Segundo ele, tanto as concessões de cartas sindicais quanto a fiscalização das condições de trabalho ficarão a cargo da equipe de Sergio Moro (Justiça). Sob o guarda-chuva de Paulo Guedes (Economia) e Osmar Terra (Cidadania) serão divididas as políticas de emprego, contemplando ações voltadas para o empregador e para empresários.

Onyx afirmou que o futuro governo terá 20 ministérios funcionais e dois eventuais. Os dois últimos são estruturas com status ministerial temporariamente, de acordo com estratégias defendidas pela equipe de Bolsonaro.
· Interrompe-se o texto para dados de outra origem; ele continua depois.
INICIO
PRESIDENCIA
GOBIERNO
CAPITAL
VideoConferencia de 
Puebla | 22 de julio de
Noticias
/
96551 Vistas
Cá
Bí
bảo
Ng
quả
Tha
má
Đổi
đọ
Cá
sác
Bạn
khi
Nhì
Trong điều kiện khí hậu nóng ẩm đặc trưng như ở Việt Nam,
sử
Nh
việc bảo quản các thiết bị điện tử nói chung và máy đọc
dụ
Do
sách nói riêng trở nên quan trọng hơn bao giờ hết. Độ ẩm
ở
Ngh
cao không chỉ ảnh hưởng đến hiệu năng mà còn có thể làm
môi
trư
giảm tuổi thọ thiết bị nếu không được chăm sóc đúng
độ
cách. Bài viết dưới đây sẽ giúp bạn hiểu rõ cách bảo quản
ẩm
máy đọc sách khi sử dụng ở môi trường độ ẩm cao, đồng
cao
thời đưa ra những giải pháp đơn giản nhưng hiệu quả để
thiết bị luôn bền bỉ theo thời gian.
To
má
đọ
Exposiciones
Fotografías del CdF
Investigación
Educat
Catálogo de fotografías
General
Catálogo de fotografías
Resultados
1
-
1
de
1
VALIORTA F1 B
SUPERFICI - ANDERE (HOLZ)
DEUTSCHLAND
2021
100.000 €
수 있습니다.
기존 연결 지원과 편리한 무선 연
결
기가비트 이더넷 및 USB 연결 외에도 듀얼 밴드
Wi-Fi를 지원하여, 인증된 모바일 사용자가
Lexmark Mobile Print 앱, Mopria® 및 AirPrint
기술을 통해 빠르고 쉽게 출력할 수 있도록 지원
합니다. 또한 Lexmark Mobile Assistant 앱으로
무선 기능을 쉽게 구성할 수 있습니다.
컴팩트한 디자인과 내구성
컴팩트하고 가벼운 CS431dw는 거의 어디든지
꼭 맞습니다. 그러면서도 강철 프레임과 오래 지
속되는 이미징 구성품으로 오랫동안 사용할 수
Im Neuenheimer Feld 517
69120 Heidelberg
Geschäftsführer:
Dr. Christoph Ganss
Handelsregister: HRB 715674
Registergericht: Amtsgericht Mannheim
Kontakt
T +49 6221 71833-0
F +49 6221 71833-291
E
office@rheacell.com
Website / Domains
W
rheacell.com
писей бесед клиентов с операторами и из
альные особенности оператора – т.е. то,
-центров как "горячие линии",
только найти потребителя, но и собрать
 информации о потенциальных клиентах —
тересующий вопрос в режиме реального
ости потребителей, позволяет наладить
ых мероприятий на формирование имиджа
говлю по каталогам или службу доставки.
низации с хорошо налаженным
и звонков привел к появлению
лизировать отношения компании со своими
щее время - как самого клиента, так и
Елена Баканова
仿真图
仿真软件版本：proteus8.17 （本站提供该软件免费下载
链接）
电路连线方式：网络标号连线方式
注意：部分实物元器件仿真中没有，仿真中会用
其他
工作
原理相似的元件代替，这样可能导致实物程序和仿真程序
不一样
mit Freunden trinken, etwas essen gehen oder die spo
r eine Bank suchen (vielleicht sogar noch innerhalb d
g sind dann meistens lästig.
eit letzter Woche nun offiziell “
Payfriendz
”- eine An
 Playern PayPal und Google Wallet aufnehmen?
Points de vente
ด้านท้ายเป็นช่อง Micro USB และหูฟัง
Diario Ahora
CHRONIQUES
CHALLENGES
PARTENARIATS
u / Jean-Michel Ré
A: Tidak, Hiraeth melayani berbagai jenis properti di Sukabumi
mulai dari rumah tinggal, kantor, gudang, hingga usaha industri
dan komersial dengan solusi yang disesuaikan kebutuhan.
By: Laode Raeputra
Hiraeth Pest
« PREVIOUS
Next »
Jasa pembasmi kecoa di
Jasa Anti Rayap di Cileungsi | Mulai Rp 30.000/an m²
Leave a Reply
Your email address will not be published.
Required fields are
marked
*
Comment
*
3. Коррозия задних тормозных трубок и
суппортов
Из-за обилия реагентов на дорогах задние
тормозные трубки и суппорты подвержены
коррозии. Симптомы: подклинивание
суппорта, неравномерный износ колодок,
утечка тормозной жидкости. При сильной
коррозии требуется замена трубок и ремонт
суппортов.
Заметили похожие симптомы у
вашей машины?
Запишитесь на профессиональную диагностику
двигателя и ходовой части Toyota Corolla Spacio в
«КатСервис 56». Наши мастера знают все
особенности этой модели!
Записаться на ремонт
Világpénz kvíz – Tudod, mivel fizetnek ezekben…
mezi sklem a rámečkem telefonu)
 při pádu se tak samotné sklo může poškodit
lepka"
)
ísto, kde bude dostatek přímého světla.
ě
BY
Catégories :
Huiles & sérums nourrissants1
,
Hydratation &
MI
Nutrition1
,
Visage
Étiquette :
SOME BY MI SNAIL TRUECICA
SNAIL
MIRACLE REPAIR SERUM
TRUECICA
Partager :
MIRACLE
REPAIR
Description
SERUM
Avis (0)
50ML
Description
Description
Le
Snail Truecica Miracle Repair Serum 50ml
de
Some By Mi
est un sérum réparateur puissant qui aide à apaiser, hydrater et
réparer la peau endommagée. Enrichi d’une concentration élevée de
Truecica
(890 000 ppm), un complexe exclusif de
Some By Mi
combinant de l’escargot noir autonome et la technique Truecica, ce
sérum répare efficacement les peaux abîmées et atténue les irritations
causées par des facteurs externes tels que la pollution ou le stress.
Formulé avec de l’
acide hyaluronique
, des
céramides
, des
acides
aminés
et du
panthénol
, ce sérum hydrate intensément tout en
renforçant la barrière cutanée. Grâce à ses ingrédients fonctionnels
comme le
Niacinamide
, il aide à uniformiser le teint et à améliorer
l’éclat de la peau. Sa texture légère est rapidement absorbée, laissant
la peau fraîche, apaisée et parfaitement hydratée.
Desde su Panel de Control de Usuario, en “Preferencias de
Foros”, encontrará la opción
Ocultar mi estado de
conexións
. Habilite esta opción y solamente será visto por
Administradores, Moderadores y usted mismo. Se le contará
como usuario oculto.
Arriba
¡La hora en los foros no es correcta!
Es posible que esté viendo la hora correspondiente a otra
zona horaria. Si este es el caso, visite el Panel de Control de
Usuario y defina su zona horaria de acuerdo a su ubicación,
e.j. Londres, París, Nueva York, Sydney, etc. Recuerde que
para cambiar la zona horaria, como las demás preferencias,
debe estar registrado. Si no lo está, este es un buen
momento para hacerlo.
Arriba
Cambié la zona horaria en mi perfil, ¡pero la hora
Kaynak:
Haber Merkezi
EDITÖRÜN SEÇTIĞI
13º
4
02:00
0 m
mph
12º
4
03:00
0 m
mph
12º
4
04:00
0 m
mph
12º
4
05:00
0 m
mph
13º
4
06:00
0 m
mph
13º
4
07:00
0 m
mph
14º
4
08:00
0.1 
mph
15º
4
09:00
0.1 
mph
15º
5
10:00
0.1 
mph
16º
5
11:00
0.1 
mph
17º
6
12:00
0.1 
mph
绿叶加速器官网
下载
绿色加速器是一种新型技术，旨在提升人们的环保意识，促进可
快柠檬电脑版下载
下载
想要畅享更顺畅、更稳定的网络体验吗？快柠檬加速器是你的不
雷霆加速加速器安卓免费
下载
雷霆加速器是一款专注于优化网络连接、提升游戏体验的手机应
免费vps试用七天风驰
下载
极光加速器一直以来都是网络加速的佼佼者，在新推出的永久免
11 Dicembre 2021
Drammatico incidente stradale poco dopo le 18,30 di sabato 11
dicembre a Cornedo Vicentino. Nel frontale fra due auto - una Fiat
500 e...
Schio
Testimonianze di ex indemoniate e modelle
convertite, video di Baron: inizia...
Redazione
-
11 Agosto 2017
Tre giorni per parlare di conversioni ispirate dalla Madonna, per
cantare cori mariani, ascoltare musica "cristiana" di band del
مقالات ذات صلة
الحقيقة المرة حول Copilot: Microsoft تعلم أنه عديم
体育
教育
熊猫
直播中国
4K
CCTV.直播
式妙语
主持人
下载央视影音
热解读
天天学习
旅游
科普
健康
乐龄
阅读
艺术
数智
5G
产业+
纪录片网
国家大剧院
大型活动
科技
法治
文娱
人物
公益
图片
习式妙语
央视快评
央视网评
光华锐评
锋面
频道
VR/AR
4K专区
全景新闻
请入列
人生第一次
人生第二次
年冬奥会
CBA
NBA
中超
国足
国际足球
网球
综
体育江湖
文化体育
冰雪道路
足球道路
Trata-se do Banco Central que “quando vier a independência deixa status de Ministério” e a Advocacia-Geral da União (AGU).

Bolsonaro deve definir nos próximos dias o comando do Meio Ambiente e dos Direitos Humanos. Onyx Lorenzoni vai detalhar a nova estrutura do governo em uma entrevista coletiva marcada para esta tarde.

Parlamentares

Nesta terça-feira, Onyx acompanha o presidente eleito em conversas com bancadas parlamentares. O primeiro grupo será do MDB e PRB que, juntos, têm mais de 60 parlamentares. Na quarta-feira, será a vez das bancadas do PR e PSDB.

De acordo com o futuro ministro de Bolsonaro, os encontros têm como finalidade apresentar um modelo diferente da relação entre Executivo e Legislativo. Onyx reiterou a afirmação que vem sendo feita pelo presidente eleito de que não haverá mais a política “toma lá, dá cá”, quando cargos eram distribuídos em troca de apoio na votação de projetos prioritários.

“Ao longo dos anos esses lugares eram dados e usados para operações que eram desvio de dinheiro público. E isso não vai ter no governo Bolsonaro. Estamos criando um novo mecanismo que não existe, uma nova lógica de relacionamento de construção de maioria que passa primeiro na relação com as bancadas, depois frentes parlamentares e vamos ter coordenadores regionais”, disse.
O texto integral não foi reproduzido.